木犀

 芳香に誘われて見廻すと、やや遠くに金木犀があり、風上ではないので意表を突かれた。あるいは、夜更け、闇を満たしている匂いに包まれ、このまましばらく浸っていたいと、帰宅の足が緩んだことがあった。木犀はまず匂いの花だ。はじめは葉の陰に隠れるように一粒二粒咲いて、探して下さい、といわんばかりの甘い香りを細く流し、見つけると引き寄せられ、花に顔を寄せて深呼吸した。やがて遠目からも目立つようになる頃には芳香があたりの空間を占拠して、塵を鎮める小雨の中でも消されずに匂う。ただ、激しい雨には弱いようで、雨上がりには地面に小さな花々が鮮やかなまま散らばっている。

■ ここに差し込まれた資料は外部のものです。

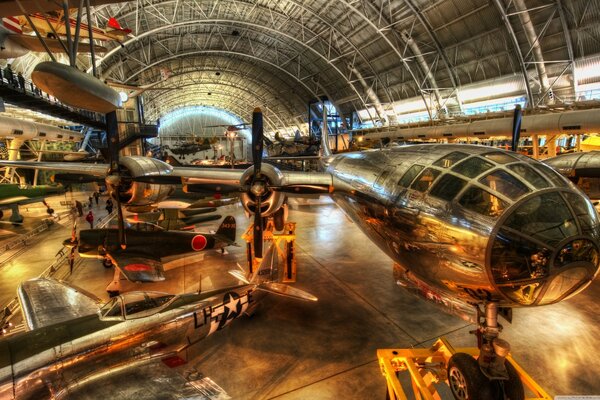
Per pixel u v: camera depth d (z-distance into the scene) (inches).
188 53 1747.0
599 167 469.1
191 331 273.6
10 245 615.2
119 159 372.5
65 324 239.0
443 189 211.9
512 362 200.7
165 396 198.2
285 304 367.9
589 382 240.7
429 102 1462.8
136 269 387.9
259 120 332.5
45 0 364.8
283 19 1535.4
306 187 339.0
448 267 199.2
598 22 878.4
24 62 1033.5
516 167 201.8
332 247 592.1
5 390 194.2
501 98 1206.9
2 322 325.4
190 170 459.5
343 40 1541.6
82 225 799.7
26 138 951.6
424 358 211.8
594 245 172.9
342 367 260.8
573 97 997.2
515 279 173.6
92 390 203.2
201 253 522.0
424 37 1263.5
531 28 960.3
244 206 359.6
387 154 315.3
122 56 1583.4
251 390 236.7
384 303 370.9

 ググって驚いたのは、原産地の中国では、桂の字が木犀を指すらしいこと。桂のように原義と異なる意味と訓みを与えられた字は国訓といわれ、植物では「椿」(原義はセンダン科の落葉樹)とか「萩」(同:キク科のヤマハハコ属植物)、魚でも「鮎」(同:ナマズ)とか「鰹」(同:ウナギ)、など、いろいろあるようだ。文字を意味ごと輸入することの困難が垣間見える。